◆ **Directions for this task**:
Your answer should be every line of the entries that has the string "MagSafe" in it.

(Collected data)
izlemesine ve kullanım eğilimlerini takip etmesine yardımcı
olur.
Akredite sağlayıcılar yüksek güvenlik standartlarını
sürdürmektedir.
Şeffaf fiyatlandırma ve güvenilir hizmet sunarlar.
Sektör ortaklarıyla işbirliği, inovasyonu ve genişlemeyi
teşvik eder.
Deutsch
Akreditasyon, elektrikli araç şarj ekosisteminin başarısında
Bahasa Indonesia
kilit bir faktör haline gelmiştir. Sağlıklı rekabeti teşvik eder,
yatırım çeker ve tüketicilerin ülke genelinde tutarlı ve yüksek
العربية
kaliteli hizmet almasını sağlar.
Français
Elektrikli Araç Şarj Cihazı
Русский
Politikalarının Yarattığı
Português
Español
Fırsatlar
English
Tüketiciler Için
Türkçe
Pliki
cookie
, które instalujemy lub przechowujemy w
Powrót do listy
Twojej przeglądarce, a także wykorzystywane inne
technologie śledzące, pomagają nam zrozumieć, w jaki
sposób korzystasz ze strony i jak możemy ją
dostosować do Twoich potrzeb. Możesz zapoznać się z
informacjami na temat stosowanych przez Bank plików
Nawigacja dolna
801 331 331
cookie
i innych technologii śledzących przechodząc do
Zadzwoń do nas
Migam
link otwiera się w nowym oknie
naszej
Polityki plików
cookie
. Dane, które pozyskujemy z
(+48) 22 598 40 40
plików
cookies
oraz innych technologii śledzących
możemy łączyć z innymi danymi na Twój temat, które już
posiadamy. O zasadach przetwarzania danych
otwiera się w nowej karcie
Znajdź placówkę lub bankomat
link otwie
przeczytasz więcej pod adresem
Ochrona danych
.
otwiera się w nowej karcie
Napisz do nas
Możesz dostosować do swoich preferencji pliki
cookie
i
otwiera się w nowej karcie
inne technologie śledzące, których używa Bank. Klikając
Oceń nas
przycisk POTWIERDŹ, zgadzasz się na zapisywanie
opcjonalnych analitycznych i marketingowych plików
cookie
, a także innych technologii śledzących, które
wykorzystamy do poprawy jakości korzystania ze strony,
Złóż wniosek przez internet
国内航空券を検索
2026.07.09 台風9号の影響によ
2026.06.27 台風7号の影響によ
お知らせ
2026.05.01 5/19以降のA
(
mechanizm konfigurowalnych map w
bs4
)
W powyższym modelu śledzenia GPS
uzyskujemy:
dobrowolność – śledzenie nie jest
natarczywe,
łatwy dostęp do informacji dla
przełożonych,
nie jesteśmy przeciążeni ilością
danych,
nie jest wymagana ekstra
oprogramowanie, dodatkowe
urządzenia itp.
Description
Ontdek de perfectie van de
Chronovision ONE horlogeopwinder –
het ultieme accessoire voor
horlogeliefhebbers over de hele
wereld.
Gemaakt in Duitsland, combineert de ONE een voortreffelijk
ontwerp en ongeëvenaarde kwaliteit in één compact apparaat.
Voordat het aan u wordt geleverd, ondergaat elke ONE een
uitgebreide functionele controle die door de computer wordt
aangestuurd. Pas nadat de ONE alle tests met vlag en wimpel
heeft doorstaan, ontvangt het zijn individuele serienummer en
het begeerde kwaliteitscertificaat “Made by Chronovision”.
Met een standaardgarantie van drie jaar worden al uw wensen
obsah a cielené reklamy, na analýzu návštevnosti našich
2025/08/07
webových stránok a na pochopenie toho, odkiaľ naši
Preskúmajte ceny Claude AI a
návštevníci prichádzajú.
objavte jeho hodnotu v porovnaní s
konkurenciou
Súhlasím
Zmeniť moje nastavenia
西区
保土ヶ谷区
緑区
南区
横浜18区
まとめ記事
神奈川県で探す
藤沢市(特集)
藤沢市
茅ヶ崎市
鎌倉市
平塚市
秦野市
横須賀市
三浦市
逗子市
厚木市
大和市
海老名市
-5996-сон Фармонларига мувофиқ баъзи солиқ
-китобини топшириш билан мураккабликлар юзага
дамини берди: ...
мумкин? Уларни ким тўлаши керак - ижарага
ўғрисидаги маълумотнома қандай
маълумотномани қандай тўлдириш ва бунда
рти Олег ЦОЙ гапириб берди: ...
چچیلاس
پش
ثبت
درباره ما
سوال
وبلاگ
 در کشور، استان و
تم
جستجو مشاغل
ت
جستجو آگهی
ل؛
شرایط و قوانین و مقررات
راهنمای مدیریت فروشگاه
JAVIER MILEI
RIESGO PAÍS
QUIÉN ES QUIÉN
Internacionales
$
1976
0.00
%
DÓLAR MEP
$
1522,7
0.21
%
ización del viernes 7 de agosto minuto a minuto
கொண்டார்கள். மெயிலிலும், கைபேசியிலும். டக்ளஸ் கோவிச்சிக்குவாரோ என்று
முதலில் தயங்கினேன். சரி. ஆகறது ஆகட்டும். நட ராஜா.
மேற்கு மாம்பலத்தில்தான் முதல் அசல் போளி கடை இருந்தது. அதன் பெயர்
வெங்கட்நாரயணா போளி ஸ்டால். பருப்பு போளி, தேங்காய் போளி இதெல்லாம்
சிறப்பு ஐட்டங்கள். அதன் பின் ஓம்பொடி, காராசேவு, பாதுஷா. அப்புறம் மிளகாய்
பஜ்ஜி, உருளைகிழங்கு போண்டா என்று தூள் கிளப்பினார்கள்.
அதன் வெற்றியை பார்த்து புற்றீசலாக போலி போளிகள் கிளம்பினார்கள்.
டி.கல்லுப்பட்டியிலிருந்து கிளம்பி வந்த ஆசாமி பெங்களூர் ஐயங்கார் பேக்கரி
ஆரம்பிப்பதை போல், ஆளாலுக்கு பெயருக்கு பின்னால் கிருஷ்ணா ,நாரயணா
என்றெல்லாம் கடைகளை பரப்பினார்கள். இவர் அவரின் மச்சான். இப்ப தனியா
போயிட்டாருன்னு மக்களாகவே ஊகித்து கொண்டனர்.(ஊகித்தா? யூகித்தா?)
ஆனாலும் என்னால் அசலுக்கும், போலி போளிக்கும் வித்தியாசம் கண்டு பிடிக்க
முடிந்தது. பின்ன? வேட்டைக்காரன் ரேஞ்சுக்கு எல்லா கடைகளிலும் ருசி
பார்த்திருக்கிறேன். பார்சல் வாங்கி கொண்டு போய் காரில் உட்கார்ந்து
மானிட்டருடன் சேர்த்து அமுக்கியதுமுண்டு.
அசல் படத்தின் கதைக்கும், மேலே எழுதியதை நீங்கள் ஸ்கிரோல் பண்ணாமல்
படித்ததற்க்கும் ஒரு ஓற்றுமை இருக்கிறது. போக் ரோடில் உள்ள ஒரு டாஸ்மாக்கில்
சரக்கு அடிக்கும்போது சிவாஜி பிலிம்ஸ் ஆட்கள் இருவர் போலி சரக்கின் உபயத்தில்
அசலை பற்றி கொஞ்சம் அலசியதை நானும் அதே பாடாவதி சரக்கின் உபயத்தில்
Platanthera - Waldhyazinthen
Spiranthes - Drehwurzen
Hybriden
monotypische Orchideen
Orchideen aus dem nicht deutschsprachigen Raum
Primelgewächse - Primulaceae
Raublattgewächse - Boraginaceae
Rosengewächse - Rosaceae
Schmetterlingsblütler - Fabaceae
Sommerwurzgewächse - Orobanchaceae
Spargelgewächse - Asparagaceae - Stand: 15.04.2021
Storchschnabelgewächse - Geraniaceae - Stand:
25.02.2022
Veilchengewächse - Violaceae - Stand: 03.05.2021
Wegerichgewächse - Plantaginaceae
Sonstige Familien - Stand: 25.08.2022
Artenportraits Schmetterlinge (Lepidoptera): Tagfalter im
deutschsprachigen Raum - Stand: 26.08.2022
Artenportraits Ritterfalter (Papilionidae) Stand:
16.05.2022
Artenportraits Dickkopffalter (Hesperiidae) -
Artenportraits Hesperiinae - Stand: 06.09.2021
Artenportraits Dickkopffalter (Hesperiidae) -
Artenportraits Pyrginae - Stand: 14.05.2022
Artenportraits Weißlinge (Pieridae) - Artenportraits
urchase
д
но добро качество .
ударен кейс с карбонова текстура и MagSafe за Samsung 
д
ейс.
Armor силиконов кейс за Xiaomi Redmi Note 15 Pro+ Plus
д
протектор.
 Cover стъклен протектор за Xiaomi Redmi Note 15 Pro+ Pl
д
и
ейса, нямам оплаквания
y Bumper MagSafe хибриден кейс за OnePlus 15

◆ **Completed exercise**:
ударен кейс с карбонова текстура и MagSafe за Samsung 
y Bumper MagSafe хибриден кейс за OnePlus 15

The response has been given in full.